Die zehn Prozent, von denen ich gerade sprach, wissen, dass der Übergang in eine KI-dominierte Wirtschaft unumgänglich ist und hierfür teils neue Kompetenzen erforderlich sind. Also investieren sie auch Zeit und Geld in entsprechende Weiterbildungen und das Entwickeln von KI-Strategien. Gravierende Defizite bestehen aber bei den Unternehmen, die dem Thema KI eher abwartend-reserviert gegenüberstehen.
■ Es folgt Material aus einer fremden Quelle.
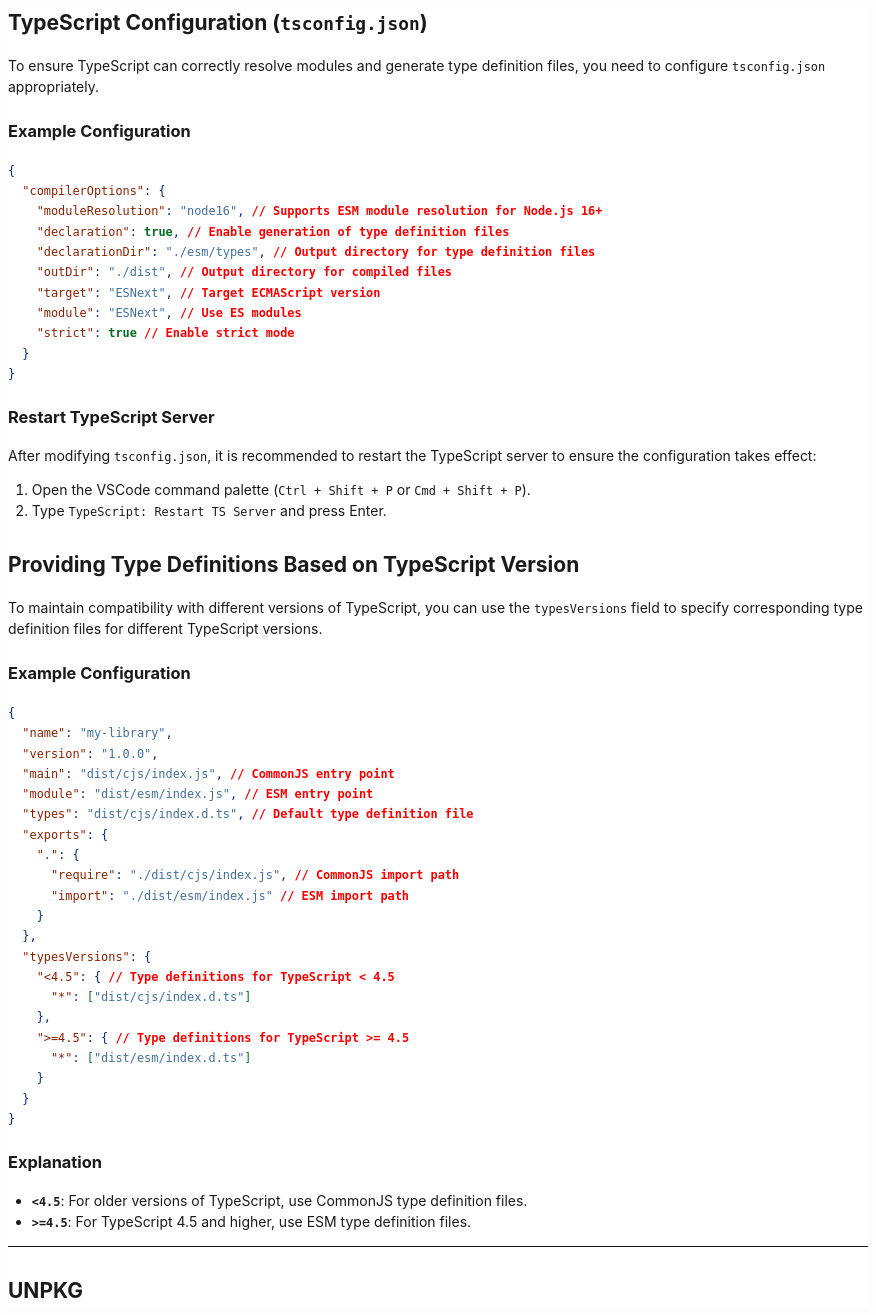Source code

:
 ```json
```
## TypeScript Configuration (`tsconfig.json`)
To ensure TypeScript can correctly resolve modules and generate type definition files, you need to configure `tsconfig.json` appropriately.
### Example Configuration
```json
{
  "compilerOptions": {
    "moduleResolution": "node16", // Supports ESM module resolution for Node.js 16+
    "declaration": true, // Enable generation of type definition files
    "declarationDir": "./esm/types", // Output directory for type definition files
    "outDir": "./dist", // Output directory for compiled files
    "target": "ESNext", // Target ECMAScript version
    "module": "ESNext", // Use ES modules
    "strict": true // Enable strict mode
  }
}
```
### Restart TypeScript Server
After modifying `tsconfig.json`, it is recommended to restart the TypeScript server to ensure the configuration takes effect:
1. Open the VSCode command palette (`Ctrl + Shift + P` or `Cmd + Shift + P`).
2. Type `TypeScript: Restart TS Server` and press Enter.
## Providing Type Definitions Based on TypeScript Version
To maintain compatibility with different versions of TypeScript, you can use the `typesVersions` field to specify corresponding type definition files for different TypeScript versions.
### Example Configuration
```json
{
  "name": "my-library",
  "version": "1.0.0",
  "main": "dist/cjs/index.js", // CommonJS entry point
  "module": "dist/esm/index.js", // ESM entry point
  "types": "dist/cjs/index.d.ts", // Default type definition file
  "exports": {
    ".": {
      "require": "./dist/cjs/index.js", // CommonJS import path
      "import": "./dist/esm/index.js" // ESM import path
    }
  },
  "typesVersions": {
    "<4.5": { // Type definitions for TypeScript < 4.5
      "*": ["dist/cjs/index.d.ts"]
    },
    ">=4.5": { // Type definitions for TypeScript >= 4.5
      "*": ["dist/esm/index.d.ts"]
    }
  }
}
```
### Explanation
- **`<4.5`**: For older versions of TypeScript, use CommonJS type definition files.
- **`>=4.5`**: For TypeScript 4.5 and higher, use ESM type definition files.
---
## UNPKG
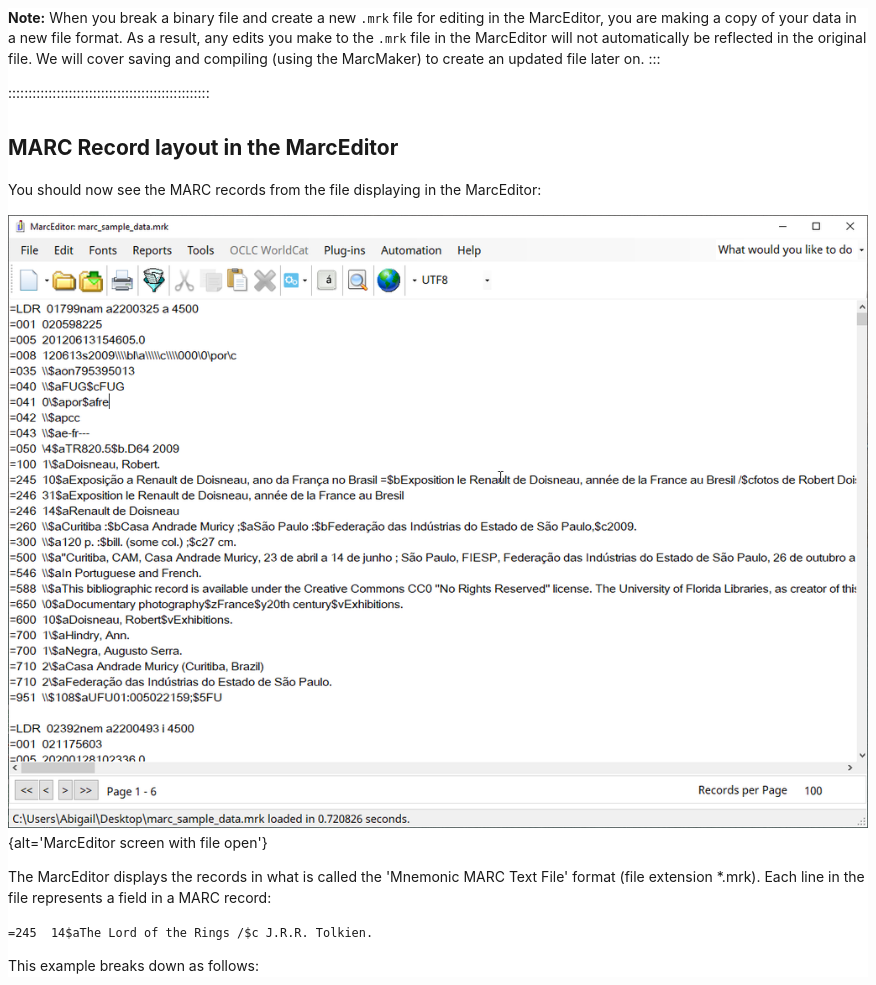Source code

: **Note:** When you break a binary file and create a new `.mrk` file for editing in the MarcEditor, you are making a copy of your data in a new file format. As a result, any edits you make to the `.mrk` file in the MarcEditor will not automatically be reflected in the original file. We will cover saving and compiling (using the MarcMaker) to create an updated file later on.
::: 

::::::::::::::::::::::::::::::::::::::::::::::::::

## MARC Record layout in the MarcEditor

You should now see the MARC records from the file displaying in the MarcEditor:

![](fig/marc_sample_data.png){alt='MarcEditor screen with file open'}

The MarcEditor displays the records in what is called the 'Mnemonic MARC Text File' format (file extension \*.mrk). Each line in the file represents a field in a MARC record:

```
=245  14$aThe Lord of the Rings /$c J.R.R. Tolkien.
```

This example breaks down as follows:
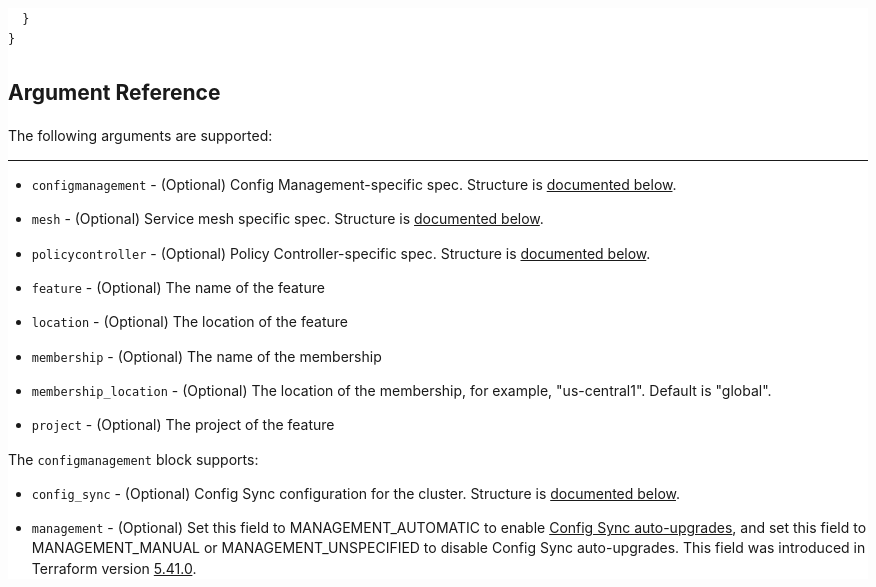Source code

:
 ```hcl
  }
}
```

## Argument Reference

The following arguments are supported:

- - -

* `configmanagement` -
  (Optional)
  Config Management-specific spec. Structure is [documented below](#nested_configmanagement).

* `mesh` -
  (Optional)
  Service mesh specific spec. Structure is [documented below](#nested_mesh).

* `policycontroller` -
  (Optional)
  Policy Controller-specific spec. Structure is [documented below](#nested_policycontroller).
  
* `feature` -
  (Optional)
  The name of the feature
  
* `location` -
  (Optional)
  The location of the feature
  
* `membership` -
  (Optional)
  The name of the membership  

* `membership_location` -
  (Optional)
  The location of the membership, for example, "us-central1". Default is "global".
  
* `project` -
  (Optional)
  The project of the feature
  


<a name="nested_configmanagement"></a>The `configmanagement` block supports:

* `config_sync` -
  (Optional)
  Config Sync configuration for the cluster. Structure is [documented below](#nested_config_sync).

* `management` -
  (Optional)
  Set this field to MANAGEMENT_AUTOMATIC to enable
  [Config Sync auto-upgrades](http://cloud/kubernetes-engine/enterprise/config-sync/docs/how-to/upgrade-config-sync#auto-upgrade-config),
  and set this field to MANAGEMENT_MANUAL or MANAGEMENT_UNSPECIFIED to disable Config Sync auto-upgrades.
  This field was introduced in Terraform version [5.41.0](https://github.com/hashicorp/terraform-provider-google/releases/tag/v5.41.0).
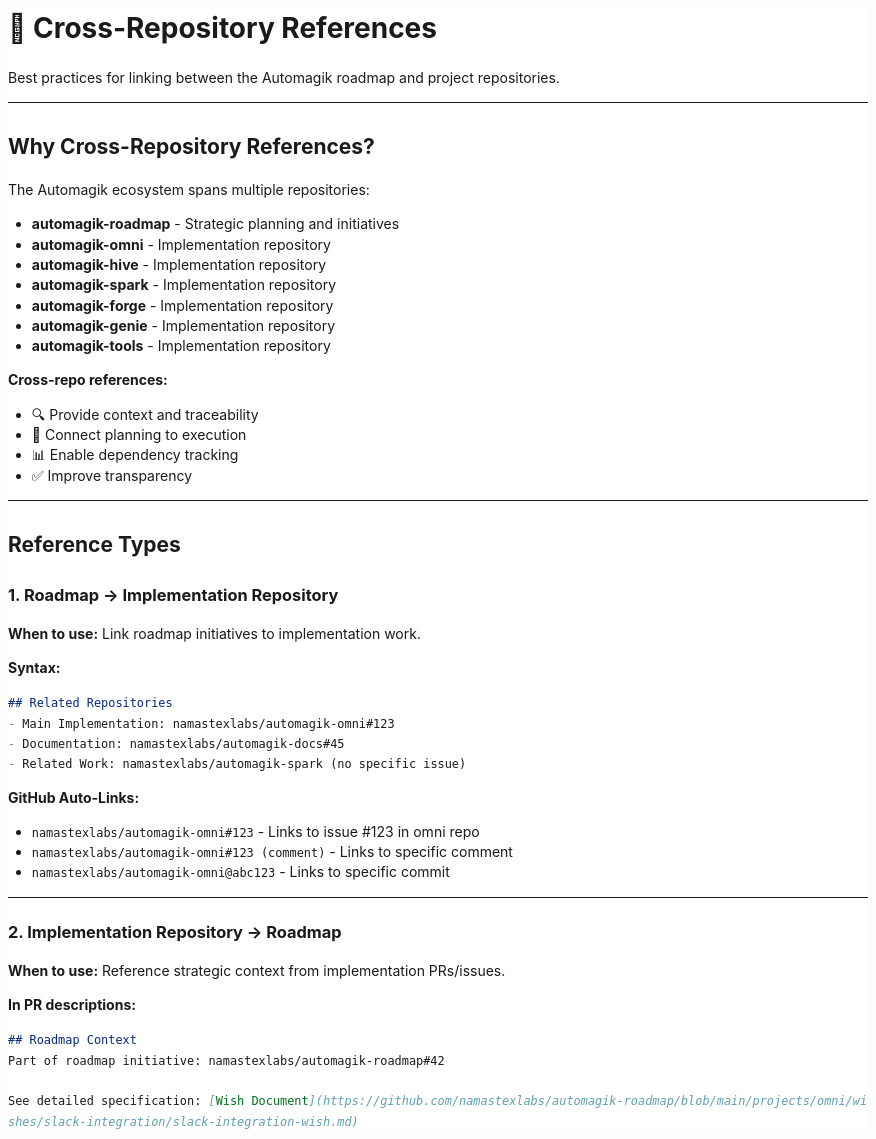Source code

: # 🔗 Cross-Repository References

Best practices for linking between the Automagik roadmap and project repositories.

---

## Why Cross-Repository References?

The Automagik ecosystem spans multiple repositories:
- **automagik-roadmap** - Strategic planning and initiatives
- **automagik-omni** - Implementation repository
- **automagik-hive** - Implementation repository
- **automagik-spark** - Implementation repository
- **automagik-forge** - Implementation repository
- **automagik-genie** - Implementation repository
- **automagik-tools** - Implementation repository

**Cross-repo references:**
- 🔍 Provide context and traceability
- 🤝 Connect planning to execution
- 📊 Enable dependency tracking
- ✅ Improve transparency

---

## Reference Types

### 1. Roadmap → Implementation Repository

**When to use:** Link roadmap initiatives to implementation work.

**Syntax:**
```markdown
## Related Repositories
- Main Implementation: namastexlabs/automagik-omni#123
- Documentation: namastexlabs/automagik-docs#45
- Related Work: namastexlabs/automagik-spark (no specific issue)
```

**GitHub Auto-Links:**
- `namastexlabs/automagik-omni#123` - Links to issue #123 in omni repo
- `namastexlabs/automagik-omni#123 (comment)` - Links to specific comment
- `namastexlabs/automagik-omni@abc123` - Links to specific commit

---

### 2. Implementation Repository → Roadmap

**When to use:** Reference strategic context from implementation PRs/issues.

**In PR descriptions:**
```markdown
## Roadmap Context
Part of roadmap initiative: namastexlabs/automagik-roadmap#42

See detailed specification: [Wish Document](https://github.com/namastexlabs/automagik-roadmap/blob/main/projects/omni/wishes/slack-integration/slack-integration-wish.md)
```
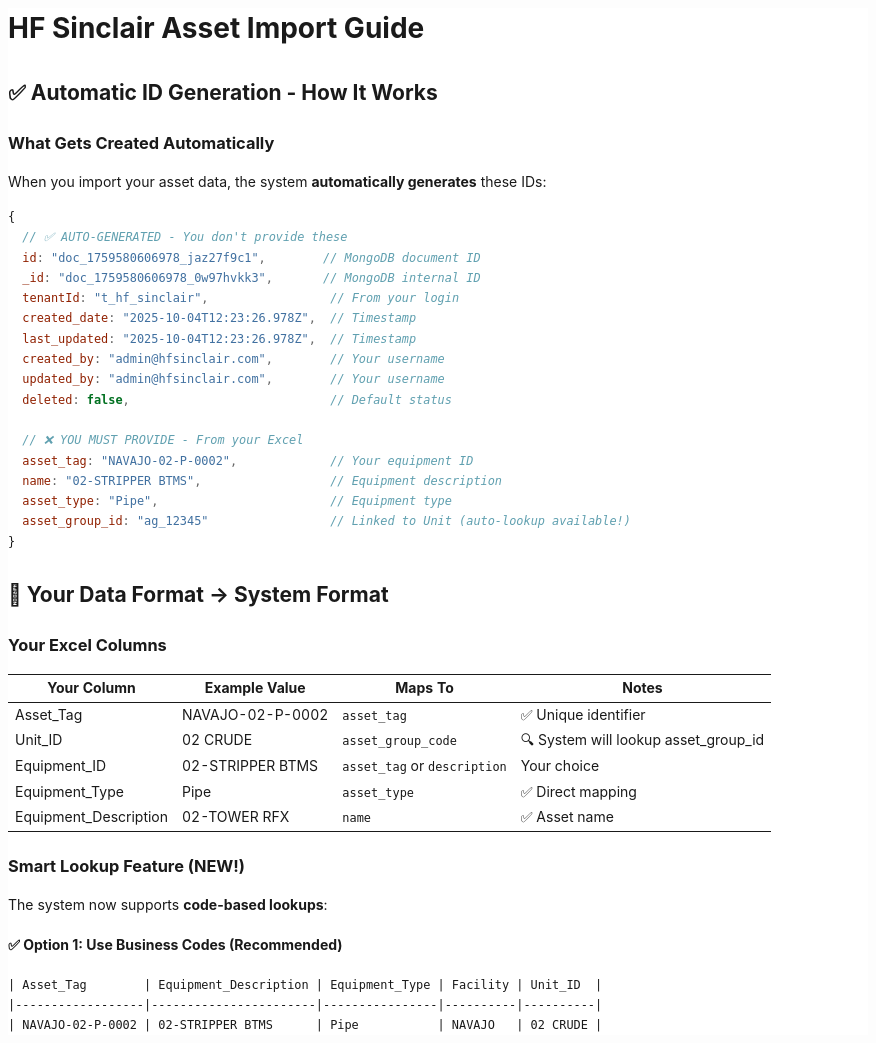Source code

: # HF Sinclair Asset Import Guide

## ✅ Automatic ID Generation - How It Works

### What Gets Created Automatically

When you import your asset data, the system **automatically generates** these IDs:

```javascript
{
  // ✅ AUTO-GENERATED - You don't provide these
  id: "doc_1759580606978_jaz27f9c1",        // MongoDB document ID
  _id: "doc_1759580606978_0w97hvkk3",       // MongoDB internal ID
  tenantId: "t_hf_sinclair",                 // From your login
  created_date: "2025-10-04T12:23:26.978Z",  // Timestamp
  last_updated: "2025-10-04T12:23:26.978Z",  // Timestamp
  created_by: "admin@hfsinclair.com",        // Your username
  updated_by: "admin@hfsinclair.com",        // Your username
  deleted: false,                            // Default status
  
  // ❌ YOU MUST PROVIDE - From your Excel
  asset_tag: "NAVAJO-02-P-0002",             // Your equipment ID
  name: "02-STRIPPER BTMS",                  // Equipment description
  asset_type: "Pipe",                        // Equipment type
  asset_group_id: "ag_12345"                 // Linked to Unit (auto-lookup available!)
}
```

## 🎯 Your Data Format → System Format

### Your Excel Columns

| Your Column | Example Value | Maps To | Notes |
|-------------|---------------|---------|-------|
| Asset_Tag | NAVAJO-02-P-0002 | `asset_tag` | ✅ Unique identifier |
| Unit_ID | 02 CRUDE | `asset_group_code` | 🔍 System will lookup asset_group_id |
| Equipment_ID | 02-STRIPPER BTMS | `asset_tag` or `description` | Your choice |
| Equipment_Type | Pipe | `asset_type` | ✅ Direct mapping |
| Equipment_Description | 02-TOWER RFX | `name` | ✅ Asset name |

### Smart Lookup Feature (NEW!)

The system now supports **code-based lookups**:

#### ✅ Option 1: Use Business Codes (Recommended)
```excel
| Asset_Tag        | Equipment_Description | Equipment_Type | Facility | Unit_ID  |
|------------------|-----------------------|----------------|----------|----------|
| NAVAJO-02-P-0002 | 02-STRIPPER BTMS      | Pipe           | NAVAJO   | 02 CRUDE |
```
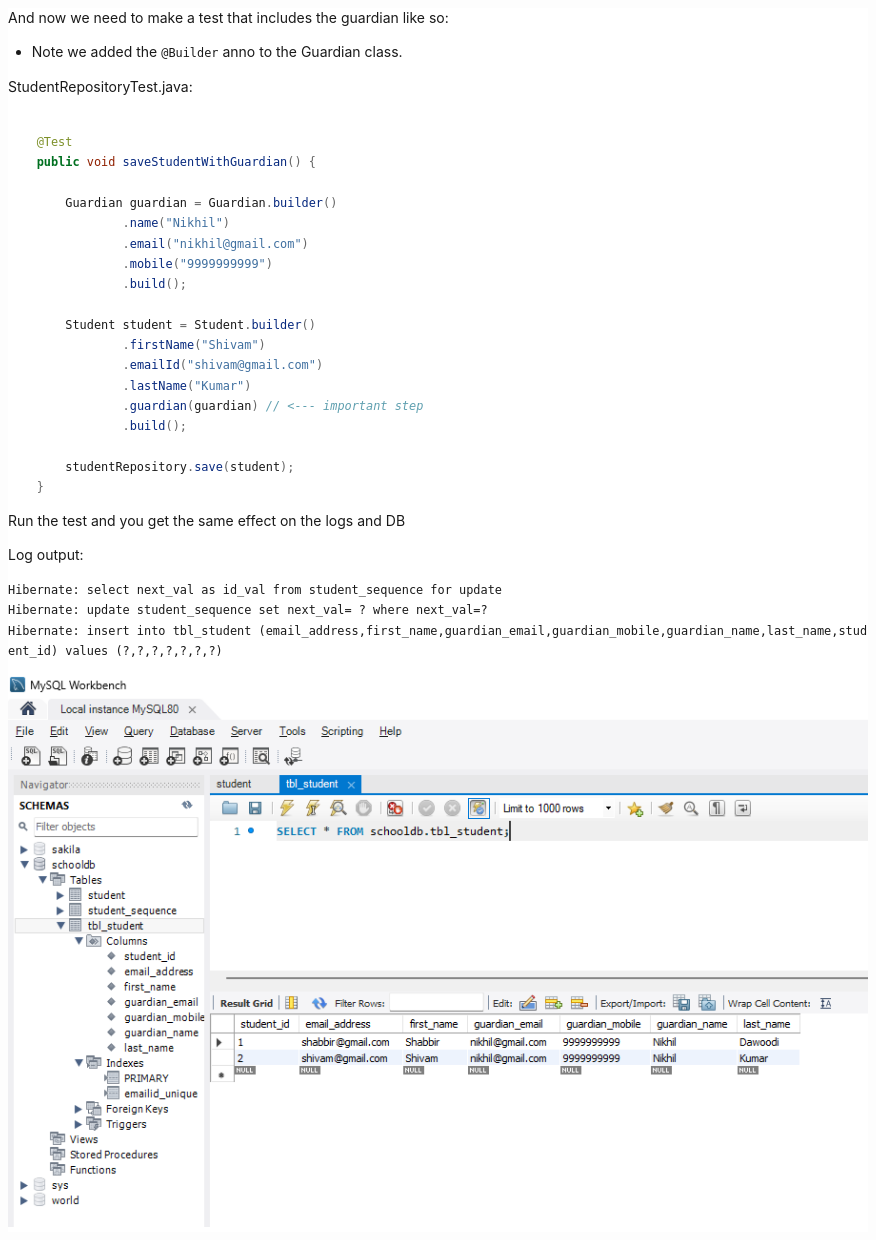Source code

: And now we need to make a test that includes the guardian like so:
* Note we added the `@Builder` anno to the Guardian class.

StudentRepositoryTest.java:
```java

    @Test
    public void saveStudentWithGuardian() {

        Guardian guardian = Guardian.builder()
                .name("Nikhil")
                .email("nikhil@gmail.com")
                .mobile("9999999999")
                .build();

        Student student = Student.builder()
                .firstName("Shivam")
                .emailId("shivam@gmail.com")
                .lastName("Kumar")
                .guardian(guardian) // <--- important step
                .build();

        studentRepository.save(student);
    }
```

Run the test and you get the same effect on the logs and DB

Log output:
```
Hibernate: select next_val as id_val from student_sequence for update
Hibernate: update student_sequence set next_val= ? where next_val=?
Hibernate: insert into tbl_student (email_address,first_name,guardian_email,guardian_mobile,guardian_name,last_name,student_id) values (?,?,?,?,?,?,?)
```

![jpa_student_with_embed_guardian_was_made screenshot](https://github.com/HarrisonWelch/LearnSpring/blob/main/Screenshots/jpa_student_with_embed_guardian_was_made.png)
Sie laufen Gefahr, den Anschluss zu verlieren.
Was sollten die Entscheider im Mittelstand tun, um selbst fit für den Wandel zu werden?
Sie sollten, falls noch nicht geschehen, einfach mal solche Tools wie ChatGPT oder Google Bard ausprobieren und mit ihnen Experimente durchführen. Meine Empfehlung lautet: »Lassen Sie sich von ihnen beispielsweise mal eine Arbeitsanweisung schreiben oder anhand hochgeladener Daten einen Businessplan erstellen.« Wenn Entscheider das tun, sind sie in der Regel von den Ergebnissen positiv überrascht. Das bewirkt oft ein Umdenken. Das heißt, sie beginnen darüber nachzudenken, inwieweit sich durch den KI-Einsatz eventuell die Arbeit in gewissen Bereichen unseres Betriebs effektivieren oder gar revolutionieren ließe.
Was sollten die Entscheider tun, um die nötigen Veränderungsprozesse in ihrer Organisation in Gang zu setzen?
Wichtig ist das Entwickeln einer KI-Roadmap. Im ersten Schritt gilt es dabei, die möglichen Potenziale für eine Automatisierung mit Hilfe der KI zu identifizieren. Im nächsten Schritt geht es dann darum, die Potenziale zu konkreten Anwendungsfällen weiterzuentwickeln, Ziele zu definieren und Teams aufzubauen. Ein strukturiertes, zielorientiertes Vorgehen hierbei ist gerade bei Mittelständlern wichtig, weil ihre Ressourcen meist viel begrenzter als die von Konzernen sind.
Wie wichtig ist es dabei, eine Vision zu haben, wohin das Unternehmen sich entwickeln und welche Ziele es erreichen möchte?
Extrem wichtig; auch um möglichst wenig Zeit zu verschwenden. Denn während zurzeit die einen Unternehmen noch überlegen, ob sie sich mit dem Thema KI überhaupt befassen sollen, nutzen andere diese bereits. Das Tempo der Veränderung bzw. Transformation ist rasant gestiegen. Deshalb wird sich auch schneller zeigen, welche Unternehmen zu den Gewinnern und Verlierern des verstärkten KI-Einsatzes in der Wirtschaft und Gesellschaft zählen.